6 Winter Activities Great For Concealed Carry

6 Winter Activities Great For Concealed Carry

Growing up most of my life in New England, I was forced to enjoy the long winters. As an adult, I find the best way to shake off the dark winter blues is by doing something fun outside. Whether it’s going for a walk in the mountains or fishing for trout in a frozen lake, just because I’m a concealed carrier doesn’t mean I can’t have a good time.

Here are some activities I enjoy during the long winter months. Hopefully, you find some you can appreciate. And, as always, feel free to tell me what I missed in the comments section below.

#1. Cross Country Skiing

Because cross-country skiing is a great way to get an aerobic workout, enjoy the snow, and avoid falling, I think this is an excellent choice for winter activities for concealed carriers. There’s a lot of people who hate cross-country skiing because it can be a lot of work. There’s a lot of shuffling around, movement, and it sucks when the snow is slush and just sticks to your skis when you’re six miles deep into a trail.

Regarding a good workout and a great way to get around in the snow, I think you can’t beat it. And it’s absolutely no stress whatsoever to keep a concealed handgun under my warm winter jacket.

Read More: Does Exercise Improve Concealed Carry?

#2. Snowshoeing

A bit more stable than cross-country skiing, snowshoeing is a great way to get into the outdoors without sinking into a foot of snowpack. I have a sturdy pair that I’ve used for the last fifteen years, but there are new pairs that are lightweight and easy to snap on or off.

#3. Ice Fishing

The deep, frozen months of New England can get mighty dreary. The one thing I have to look forward to when temperatures consistently drop into the single digits is a thick, frozen lake nearby. The lake is kept stocked well with fish, and I just love snapping a photo of what I caught so I can harass my co-worker who hates the cold but loves fishing.

Ice fishing and concealed carry are completely compatible in my mind. It’s no effort to carry a gun beneath all those warm layers, while I sit there waiting for my line to get a bite.

#4. Winter Photography

There’s just something special about the woods after a fresh snowstorm. The woods are so quiet that I could probably hear a pin drop. I carry a gun when I’m in the woods because I never know what I’ll run into. I’ve yet to need to use my gun in self-defense. The only thing I end up shooting in the woods is my Canon EOS. I still keep a gun on me, though, because I like knowing that if I need to protect myself, I can.

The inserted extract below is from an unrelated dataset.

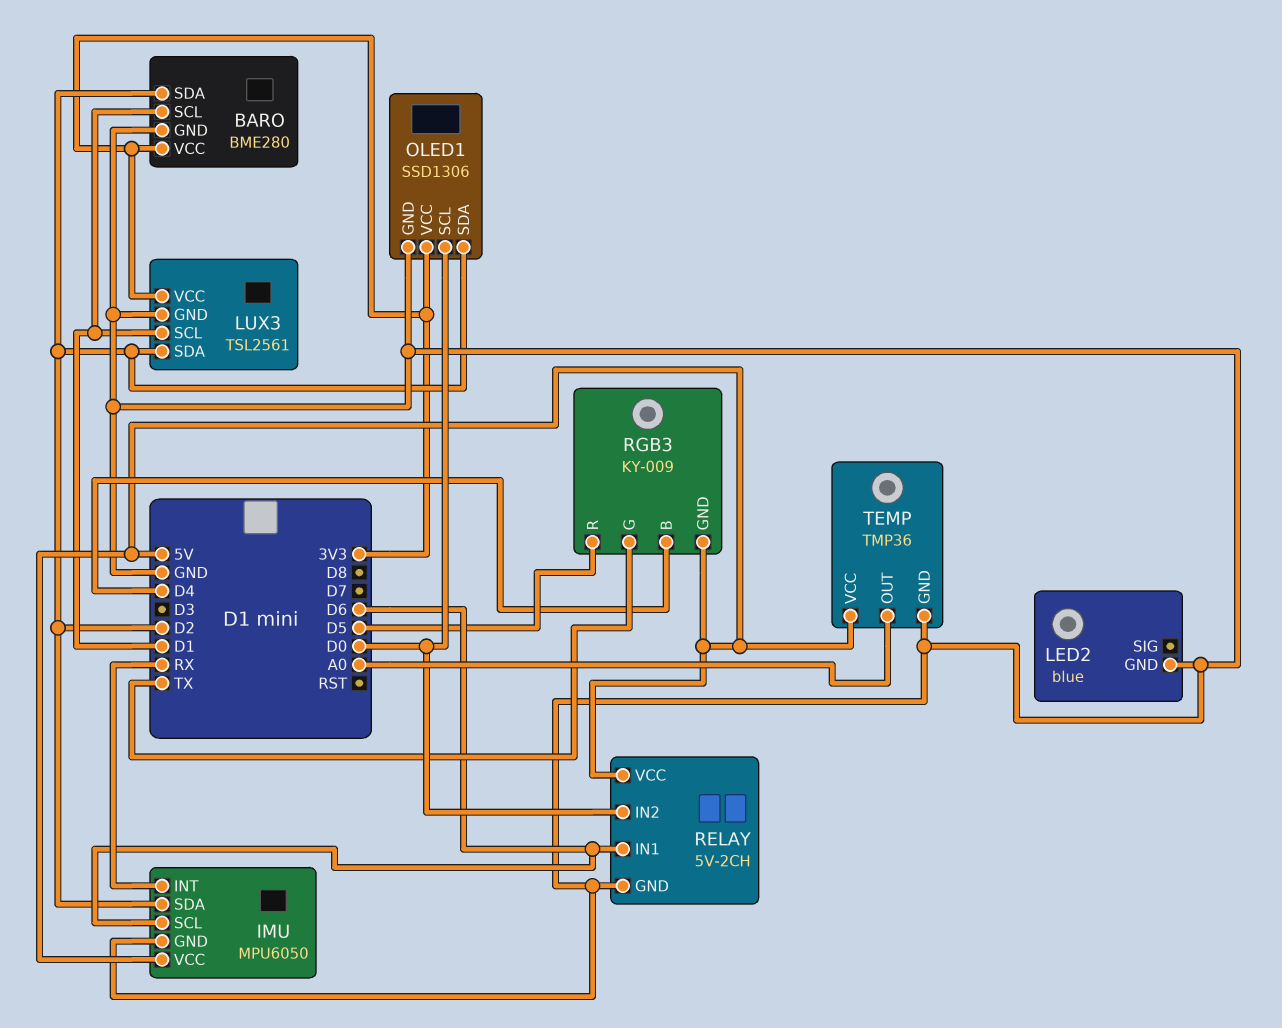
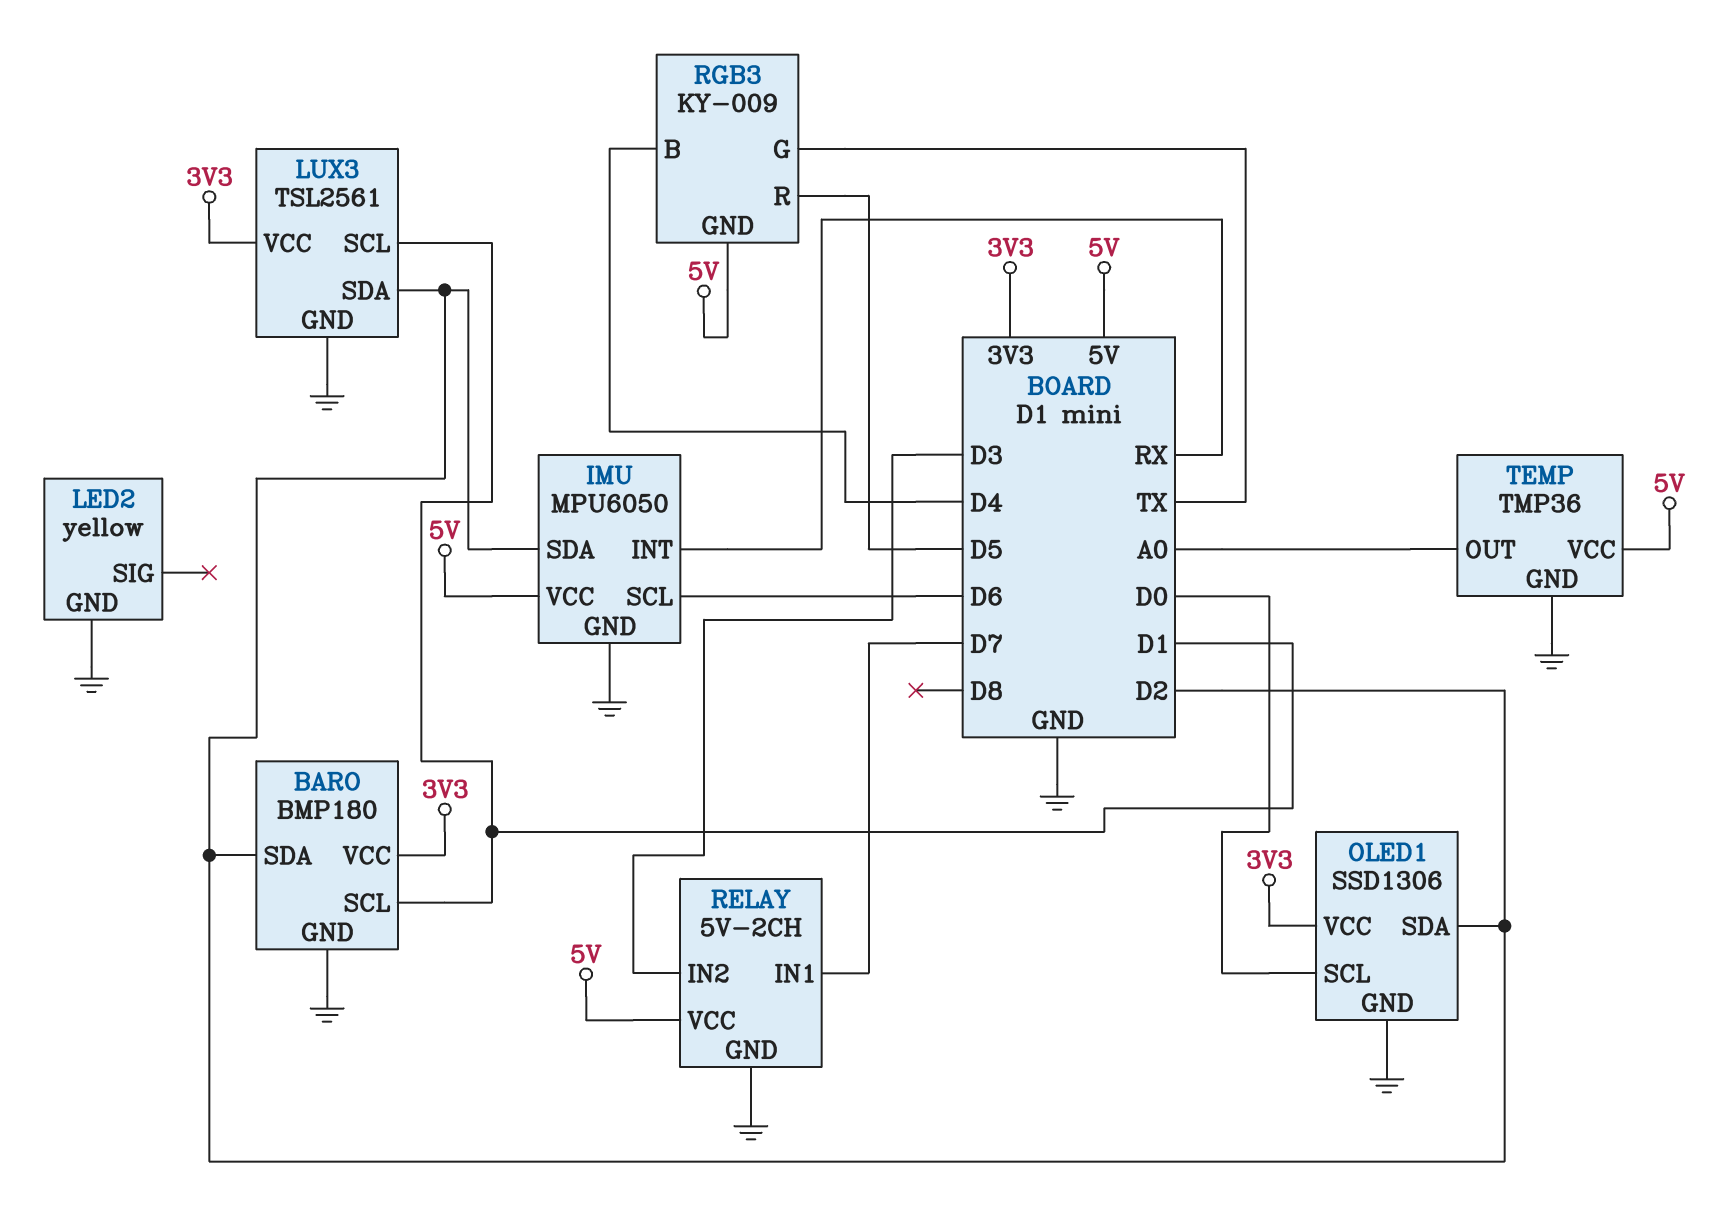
BARO: BME280 -> BMP180
LED2: blue -> yellow
RELAY pin IN1: D6 -> D7
RELAY pin IN2: D0 -> D3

However, winter time is a great time to spot a wide variety of wildlife and snap a few shots. As much as I enjoy guns, I enjoy capturing life and scenery. There’s a bit of pride when I get back from a long walk in the snow-strewn woods to find a photo I snapped that really stands out.

#5. Tapping Maple Trees

A great New England tradition is boiling down maple syrup. It usually involves several weeks of collecting into buckets, pouring into a large vat, and boiling it down slowly until you have gallons of delicious maple syrup. Many New England families have their own rituals associated with this annual process, but my favorite is going out onto the property and tapping maple trees. This last year we went deep into my family’s acreage to find fresh reserves of maple trees.

As a concealed carrier, I’ve found no problem with carrying my gun while knocking in some spigots for collection. And while I won’t lament the old days of hauling buckets of syrup back to the sugar shack, I’m glad I kept a gun in case some bear woke up just a little early at the smell of some delicious syrup getting made.

#6. Chopping Down A Christmas Tree

There’s a beautiful section of woods near my family’s house that grows these amazing spruces. Each year, we have an agreement with the property owners that I’ll help them take down their trees in exchange for one for my family. It’s mostly an excuse to come over, drink some hot cider, and gab.

Last year, we found an unexpected guest had come out there and chopped down one of the Douglas Firs. As it turns out, somebody decided that poaching a tree was alright. While I don’t think a concealed handgun is necessary to resolve that sort of incident, it definitely upset the property owners to think someone would just walk onto their property and proceed to take a tree without asking.

I hope you enjoyed some of my favorite winter activities I like to do while carrying concealed. I hope you find some fun, fascinating stuff to do this winter to keep those cold doldrums at bay. And, as always, carry concealed every day, everywhere you can.